From c19944f2916e023ef2325331ebedd4d36be5a46e Mon Sep 17 00:00:00 2001
From: Ian Manske <ian.manske@pm.me>
Date: Fri, 19 Jul 2024 04:16:09 +0000
Subject: [PATCH 03/14] Refactor `window` (#13401)

# Description
Following from #13377, this PR refactors the related `window` command.
In the case where `window` should behave exactly like `chunks`, it now
reuses the same code that `chunks` does. Otherwise, the other cases have
been rewritten and have resulted in a performance increase:

| window size | stride | old time (ms) | new time (ms) |
| -----------:| ------:| -------------:| -------------:|
| 20          | 1      | 757           | 722           |
| 2           | 1      | 364           | 333           |
| 1           | 1      | 343           | 293           |
| 20          | 20     | 90            | 63            |
| 2           | 2      | 215           | 175           |
| 20          | 30     | 74            | 60            |
| 2           | 4      | 141           | 110           |


# User-Facing Changes
`window` will now error if the window size or stride is 0, which is
technically a breaking change.
---
 crates/nu-command/src/filters/chunks.rs    |  48 ++--
 crates/nu-command/src/filters/window.rs    | 307 +++++++++++----------
 crates/nu-command/tests/commands/mod.rs    |   1 +
 crates/nu-command/tests/commands/window.rs | 103 +++++++
 4 files changed, 297 insertions(+), 162 deletions(-)
 create mode 100644 crates/nu-command/tests/commands/window.rs

diff --git a/crates/nu-command/src/filters/chunks.rs b/crates/nu-command/src/filters/chunks.rs
index 11a59c2aa9..68d682ecd1 100644
--- a/crates/nu-command/src/filters/chunks.rs
+++ b/crates/nu-command/src/filters/chunks.rs
@@ -1,5 +1,6 @@
 use nu_engine::command_prelude::*;
 use nu_protocol::ListStream;
+use std::num::NonZeroUsize;
 
 #[derive(Clone)]
 pub struct Chunks;
@@ -89,26 +90,33 @@ impl Command for Chunks {
                 span: chunk_size.span(),
             })?;
 
-        if size == 0 {
-            return Err(ShellError::IncorrectValue {
-                msg: "`chunk_size` cannot be zero".into(),
-                val_span: chunk_size.span(),
-                call_span: head,
-            });
-        }
+        let size = NonZeroUsize::try_from(size).map_err(|_| ShellError::IncorrectValue {
+            msg: "`chunk_size` cannot be zero".into(),
+            val_span: chunk_size.span(),
+            call_span: head,
+        })?;
 
-        match input {
-            PipelineData::Value(Value::List { vals, .. }, metadata) => {
-                let chunks = ChunksIter::new(vals, size, head);
-                let stream = ListStream::new(chunks, head, engine_state.signals().clone());
-                Ok(PipelineData::ListStream(stream, metadata))

* _The data_:
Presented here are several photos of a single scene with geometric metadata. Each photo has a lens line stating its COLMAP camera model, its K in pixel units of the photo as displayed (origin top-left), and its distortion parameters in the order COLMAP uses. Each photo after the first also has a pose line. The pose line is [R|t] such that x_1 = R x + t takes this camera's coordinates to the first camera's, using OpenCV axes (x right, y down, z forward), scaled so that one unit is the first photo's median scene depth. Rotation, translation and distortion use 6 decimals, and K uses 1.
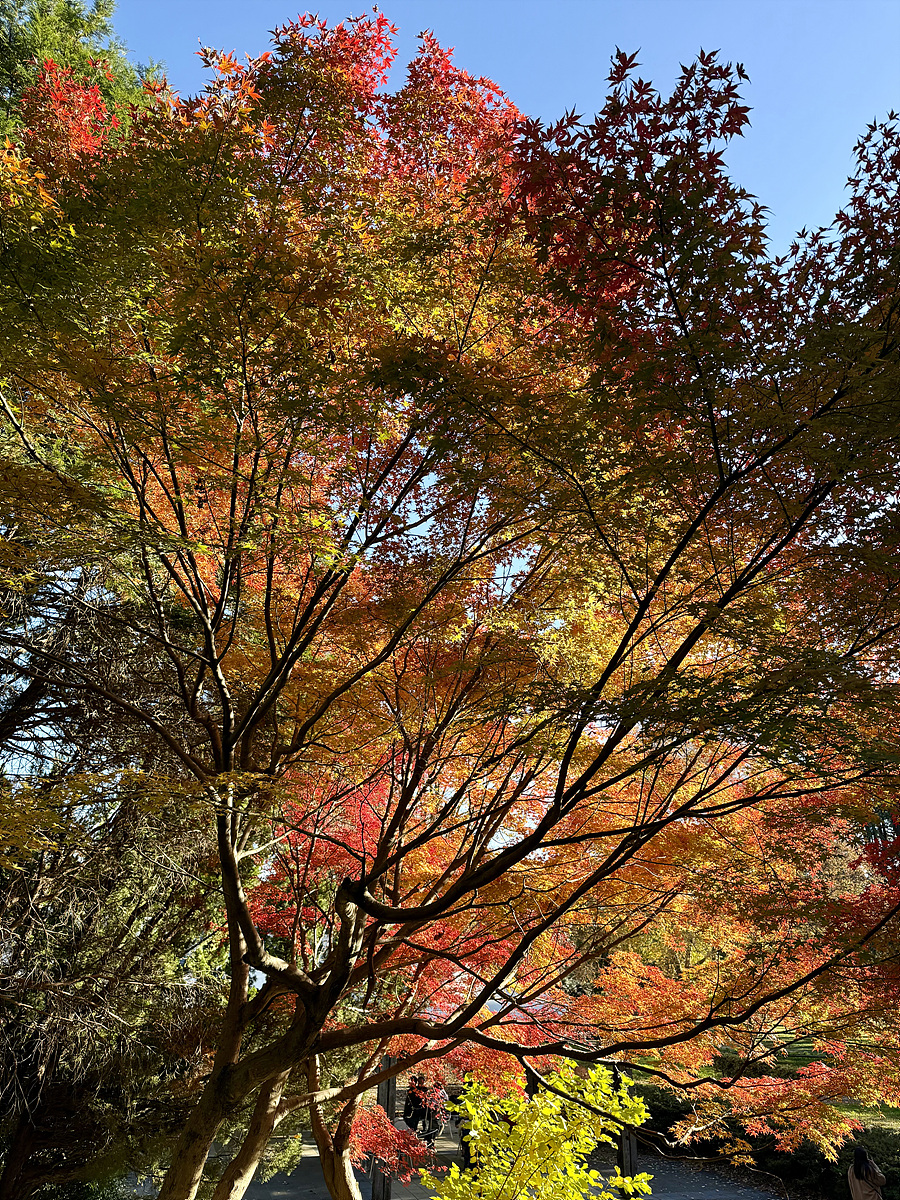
lens RADIAL K [[831.9, 0, 450.0], [0, 831.9, 600.0], [0, 0, 1]] dist [0.021691, -0.033636]
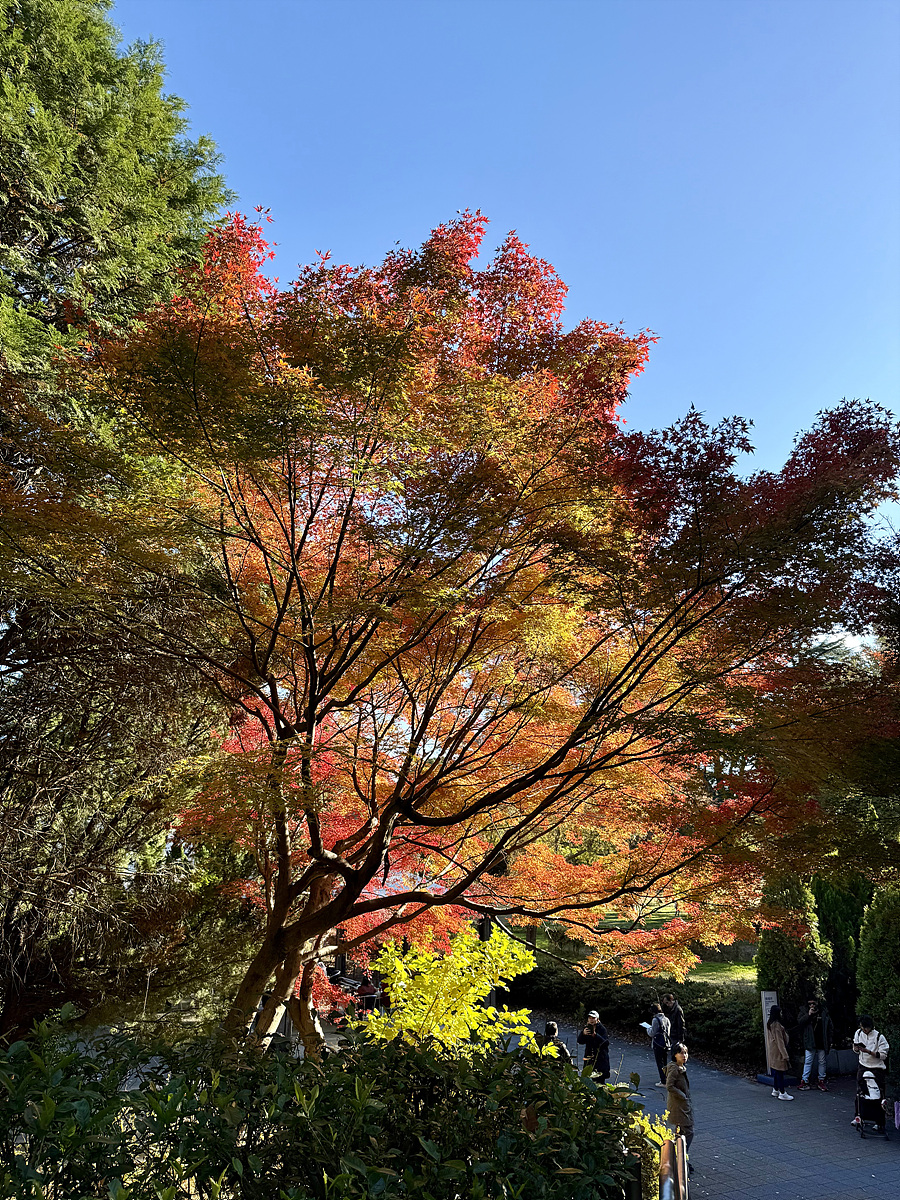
lens RADIAL K [[831.9, 0, 450.0], [0, 831.9, 600.0], [0, 0, 1]] dist [0.021691, -0.033636]
pose [[0.983922, 0.043116, 0.173317, -0.184205], [-0.062796, 0.991977, 0.109721, -0.105043], [-0.167196, -0.118841, 0.978735, -0.235534]]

* _Problems to solve_:
1. Translate this sentence from the patch excerpt into Spanish: "`window` will now error if the window size or stride is 0, which is technically a breaking change."
2. Reproduce the passage of the patch excerpt that begins at the words "# User-Facing Changes" and stops after the words "insertions(+), 162 deletions(-)".
3. In the patch excerpt, what new time in milliseconds is reported for a window size of 20 with a stride of 1?

* _Results of the tasks_:
1. `window` ahora producirá un error si el tamaño de la ventana o el paso es 0, lo cual es técnicamente un cambio incompatible.

2.
# User-Facing Changes
`window` will now error if the window size or stride is 0, which is
technically a breaking change.
---
 crates/nu-command/src/filters/chunks.rs    |  48 ++--
 crates/nu-command/src/filters/window.rs    | 307 +++++++++++----------
 crates/nu-command/tests/commands/mod.rs    |   1 +
 crates/nu-command/tests/commands/window.rs | 103 +++++++
 4 files changed, 297 insertions(+), 162 deletions(-)

3. 722 milliseconds.